El recurso a la fuga mundi, huir del mundo, es antiguo. Lo han conocido los griegos, los anacoretas cristianos, las sectas apocalípticas y la llamada cota mil. Lo Barnechea, en los años de la Dictadura, se deshizo de un campamento completo. Manu militari, fue a botar a sus pobladores a Cerro Navia. La gente perdió su trabajo. Sus hijos, heridos en su dignidad de por vida, cabalgan ahora sobre el caballo del General Baquedano. La fuga mundi es instintiva. Se da en la actualidad en todos nosotros cuando estamos más preocupados de evitar el contagio de los demás que contagiarlos nosotros a ellos. La fuga mundiconsiste en salvar el cuerpo, el alma, la clase, la cultura, la religión, las posesiones a costa de los demás o dándonos lo mismo su suerte. La fuga mundi opera demonizando al resto. Pues, si los otros son distintos de nosotros, si la humanidad y la bendición del cielo son nuestras, ellos, los desechables, pueden ser explotados u olvidados sin problema.

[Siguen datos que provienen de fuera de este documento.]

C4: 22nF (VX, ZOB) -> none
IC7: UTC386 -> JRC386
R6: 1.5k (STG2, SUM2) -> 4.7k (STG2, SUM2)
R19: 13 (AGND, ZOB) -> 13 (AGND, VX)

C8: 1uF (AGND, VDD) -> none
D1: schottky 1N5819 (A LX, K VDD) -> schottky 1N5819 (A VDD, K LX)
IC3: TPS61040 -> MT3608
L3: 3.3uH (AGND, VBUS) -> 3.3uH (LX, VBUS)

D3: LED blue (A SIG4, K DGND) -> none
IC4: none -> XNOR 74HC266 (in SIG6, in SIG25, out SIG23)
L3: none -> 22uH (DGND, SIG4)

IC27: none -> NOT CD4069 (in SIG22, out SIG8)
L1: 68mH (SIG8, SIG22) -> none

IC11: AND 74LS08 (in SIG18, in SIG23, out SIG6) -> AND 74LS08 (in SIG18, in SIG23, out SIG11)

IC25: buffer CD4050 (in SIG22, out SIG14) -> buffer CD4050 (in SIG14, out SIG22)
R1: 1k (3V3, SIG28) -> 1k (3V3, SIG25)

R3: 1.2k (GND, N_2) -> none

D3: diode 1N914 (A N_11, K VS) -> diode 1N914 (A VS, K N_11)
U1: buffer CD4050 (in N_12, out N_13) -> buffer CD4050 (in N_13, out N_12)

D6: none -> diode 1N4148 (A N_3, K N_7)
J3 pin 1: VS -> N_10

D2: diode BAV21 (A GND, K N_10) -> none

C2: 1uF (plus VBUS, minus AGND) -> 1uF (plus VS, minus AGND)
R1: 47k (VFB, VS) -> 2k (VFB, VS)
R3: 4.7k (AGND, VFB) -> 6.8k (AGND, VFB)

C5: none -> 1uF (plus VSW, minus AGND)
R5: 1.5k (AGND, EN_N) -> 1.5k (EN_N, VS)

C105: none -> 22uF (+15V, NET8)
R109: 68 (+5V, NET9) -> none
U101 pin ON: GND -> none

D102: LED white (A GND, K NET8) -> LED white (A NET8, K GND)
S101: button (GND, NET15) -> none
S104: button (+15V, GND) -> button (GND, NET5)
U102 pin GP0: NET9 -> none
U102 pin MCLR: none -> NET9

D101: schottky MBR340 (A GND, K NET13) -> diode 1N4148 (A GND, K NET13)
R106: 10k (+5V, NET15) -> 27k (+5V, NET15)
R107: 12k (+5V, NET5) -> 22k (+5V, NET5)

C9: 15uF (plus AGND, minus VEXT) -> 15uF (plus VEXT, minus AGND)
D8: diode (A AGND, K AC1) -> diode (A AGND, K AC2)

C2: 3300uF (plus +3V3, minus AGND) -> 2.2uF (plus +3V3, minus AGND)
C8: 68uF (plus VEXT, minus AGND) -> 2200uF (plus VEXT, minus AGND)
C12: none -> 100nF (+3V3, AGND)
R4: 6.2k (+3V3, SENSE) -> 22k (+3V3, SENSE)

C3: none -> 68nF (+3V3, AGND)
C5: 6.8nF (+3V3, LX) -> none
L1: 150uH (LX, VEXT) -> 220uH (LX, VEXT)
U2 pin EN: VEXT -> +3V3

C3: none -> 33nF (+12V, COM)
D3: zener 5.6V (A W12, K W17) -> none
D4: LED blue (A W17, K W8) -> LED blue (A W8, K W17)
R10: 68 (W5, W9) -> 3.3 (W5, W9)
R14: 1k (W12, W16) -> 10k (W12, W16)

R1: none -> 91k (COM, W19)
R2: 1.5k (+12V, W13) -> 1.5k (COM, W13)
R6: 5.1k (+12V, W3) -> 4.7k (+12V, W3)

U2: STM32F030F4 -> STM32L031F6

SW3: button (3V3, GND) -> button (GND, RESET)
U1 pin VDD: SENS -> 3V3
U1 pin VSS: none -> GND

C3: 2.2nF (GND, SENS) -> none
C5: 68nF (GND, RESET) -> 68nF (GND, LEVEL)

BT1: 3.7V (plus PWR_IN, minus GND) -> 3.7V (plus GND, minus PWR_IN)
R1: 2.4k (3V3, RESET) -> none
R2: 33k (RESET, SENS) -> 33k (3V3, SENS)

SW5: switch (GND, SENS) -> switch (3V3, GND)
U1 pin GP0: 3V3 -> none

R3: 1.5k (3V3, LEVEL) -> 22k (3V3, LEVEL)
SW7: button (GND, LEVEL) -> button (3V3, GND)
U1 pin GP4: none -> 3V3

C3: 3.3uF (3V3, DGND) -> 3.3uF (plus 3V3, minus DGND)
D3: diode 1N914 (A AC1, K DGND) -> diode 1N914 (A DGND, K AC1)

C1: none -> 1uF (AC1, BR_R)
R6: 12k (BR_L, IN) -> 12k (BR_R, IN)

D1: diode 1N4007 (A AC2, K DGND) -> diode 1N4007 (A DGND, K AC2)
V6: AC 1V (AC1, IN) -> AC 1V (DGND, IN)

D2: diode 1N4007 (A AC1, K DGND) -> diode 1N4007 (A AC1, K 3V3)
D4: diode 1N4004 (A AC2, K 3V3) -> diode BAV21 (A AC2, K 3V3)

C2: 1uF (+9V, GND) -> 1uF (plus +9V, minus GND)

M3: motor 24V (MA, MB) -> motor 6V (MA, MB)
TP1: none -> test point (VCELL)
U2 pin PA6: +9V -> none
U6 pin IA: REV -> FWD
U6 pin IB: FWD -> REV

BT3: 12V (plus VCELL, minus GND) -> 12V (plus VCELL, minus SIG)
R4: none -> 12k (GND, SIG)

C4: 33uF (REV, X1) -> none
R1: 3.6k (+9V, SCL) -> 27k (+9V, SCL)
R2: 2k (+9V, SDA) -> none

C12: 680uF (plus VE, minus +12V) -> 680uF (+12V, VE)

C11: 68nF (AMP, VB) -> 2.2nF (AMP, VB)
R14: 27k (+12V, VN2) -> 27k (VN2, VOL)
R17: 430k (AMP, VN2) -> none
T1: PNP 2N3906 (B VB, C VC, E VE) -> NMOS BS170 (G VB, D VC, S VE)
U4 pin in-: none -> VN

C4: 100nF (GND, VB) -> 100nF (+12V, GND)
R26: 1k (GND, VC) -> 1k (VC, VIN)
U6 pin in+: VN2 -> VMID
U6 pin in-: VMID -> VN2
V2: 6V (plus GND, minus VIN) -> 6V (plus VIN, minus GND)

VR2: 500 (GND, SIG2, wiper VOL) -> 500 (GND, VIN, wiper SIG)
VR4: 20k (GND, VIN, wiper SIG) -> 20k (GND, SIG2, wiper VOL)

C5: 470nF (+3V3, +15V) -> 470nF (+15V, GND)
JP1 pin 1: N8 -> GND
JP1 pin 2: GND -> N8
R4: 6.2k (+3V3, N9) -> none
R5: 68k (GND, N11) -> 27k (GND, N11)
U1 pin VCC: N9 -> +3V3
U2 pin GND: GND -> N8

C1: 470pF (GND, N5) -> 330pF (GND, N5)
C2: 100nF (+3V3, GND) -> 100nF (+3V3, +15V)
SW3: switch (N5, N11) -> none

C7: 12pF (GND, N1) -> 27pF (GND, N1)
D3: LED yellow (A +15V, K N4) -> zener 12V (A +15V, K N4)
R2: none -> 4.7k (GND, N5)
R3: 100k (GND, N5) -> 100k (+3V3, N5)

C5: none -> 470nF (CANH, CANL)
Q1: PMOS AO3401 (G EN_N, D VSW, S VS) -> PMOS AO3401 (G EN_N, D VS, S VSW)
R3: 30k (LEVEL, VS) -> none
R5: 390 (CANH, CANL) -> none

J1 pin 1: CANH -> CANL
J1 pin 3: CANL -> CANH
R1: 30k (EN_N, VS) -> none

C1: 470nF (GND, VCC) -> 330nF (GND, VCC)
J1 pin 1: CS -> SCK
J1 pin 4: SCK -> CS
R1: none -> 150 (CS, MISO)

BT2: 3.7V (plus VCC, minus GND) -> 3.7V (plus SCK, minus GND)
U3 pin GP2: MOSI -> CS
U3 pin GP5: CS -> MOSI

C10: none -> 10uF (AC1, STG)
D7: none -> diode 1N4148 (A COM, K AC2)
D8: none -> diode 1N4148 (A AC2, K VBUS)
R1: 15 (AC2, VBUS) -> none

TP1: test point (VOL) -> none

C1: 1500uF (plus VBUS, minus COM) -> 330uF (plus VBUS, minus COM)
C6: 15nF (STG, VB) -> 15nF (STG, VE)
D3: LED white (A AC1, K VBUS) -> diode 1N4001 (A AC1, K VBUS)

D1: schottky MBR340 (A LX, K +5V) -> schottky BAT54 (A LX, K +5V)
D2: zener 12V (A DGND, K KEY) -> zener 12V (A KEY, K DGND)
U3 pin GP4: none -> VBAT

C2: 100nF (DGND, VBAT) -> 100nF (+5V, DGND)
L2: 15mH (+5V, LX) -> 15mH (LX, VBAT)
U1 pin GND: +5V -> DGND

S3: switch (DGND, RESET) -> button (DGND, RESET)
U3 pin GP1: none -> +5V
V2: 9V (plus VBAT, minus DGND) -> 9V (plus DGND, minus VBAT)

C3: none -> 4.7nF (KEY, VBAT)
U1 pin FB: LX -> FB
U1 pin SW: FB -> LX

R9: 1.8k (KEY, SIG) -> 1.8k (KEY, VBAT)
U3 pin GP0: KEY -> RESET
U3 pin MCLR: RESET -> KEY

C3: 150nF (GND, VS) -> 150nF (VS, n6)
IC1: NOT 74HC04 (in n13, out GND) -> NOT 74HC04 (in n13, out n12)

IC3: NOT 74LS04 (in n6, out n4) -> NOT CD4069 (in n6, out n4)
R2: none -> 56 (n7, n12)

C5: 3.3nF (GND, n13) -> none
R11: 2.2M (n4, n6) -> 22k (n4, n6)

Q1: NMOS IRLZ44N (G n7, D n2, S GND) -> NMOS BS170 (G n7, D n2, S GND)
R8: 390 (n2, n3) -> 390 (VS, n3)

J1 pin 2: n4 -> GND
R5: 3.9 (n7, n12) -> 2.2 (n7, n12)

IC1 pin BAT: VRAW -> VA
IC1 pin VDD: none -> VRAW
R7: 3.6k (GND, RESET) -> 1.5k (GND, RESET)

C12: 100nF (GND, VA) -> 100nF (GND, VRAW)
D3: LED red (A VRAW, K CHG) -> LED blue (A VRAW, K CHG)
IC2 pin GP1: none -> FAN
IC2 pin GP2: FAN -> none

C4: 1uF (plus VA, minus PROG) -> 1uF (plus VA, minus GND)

La alternativa a la fuga mundi es el amor mundi: el amor a un mundo que debiera ser nuestro, que pudiera llegar a ser nuestro porque no lo es y que lo será si se dan las batallas necesarias para integrar a los demás con sus diferencias. Las actuales circunstancias son un momento privilegiado para adentrarse cada uno en su propio corazón. ¿Cómo y para quiénes hemos vivido? Supongamos que para los nuestros. Pero, ¿a costa de quiénes? ¿Cuánto le hemos costado al planeta? Recluidos en nuestras casas —los que pueden hacerlo, no así los reponedores, las cajeras, los empleados farmacéuticos, los choferes, las doctoras y los enfermeros, los servidores públicos, tantos, comenzando por los basureros, y muchas otras personas que trabajan para nosotros— podemos hacer cuentas con la historia.

Nos contagiamos el coronavirus. Pero, para defendernos, hemos a dar la pelea juntos. Se trata de un terrible enemigo. Pero, si actuamos como hermanos, si somos disciplinados en cuidarnos, lo derrotaremos y triunfaremos también sobre la catástrofe económica impajaritable. Todas las prácticas de amor por un mundo que todavía no compartimos como debiéramos, anticipan el fin de calamidades morales. Si actuamos como si el peor enemigo no fuera el virus sino nosotros mismos, si nuestro amor mundi fuera la locomotora de nuestra vida personal y colectiva, las enfermedades serían menos tristes. Porque el virus es un bicho más, y alguna buena función cumplirá en la compleja red de relaciones entre los seres vivos y los inertes, pero la más temible de las pestes es la del egoísmo y la codicia.

¡Quién sabe! Tal vez de octubre de 2019 a octubre de 2020 hayamos terminado de aprender lo único realmente importante. ¿Qué? Aquello que aún no existe, pero que solo con amor podemos y debemos inventar. Porque sin amor mundi se nos hará muy cuesta arriba cuidar el agua y derrotar la sequía con obras públicas de gran envergadura, cumplir con los compromisos sociales, económicos y políticas adquiridos recientemente y, por último, superar esta tristísima pandemia.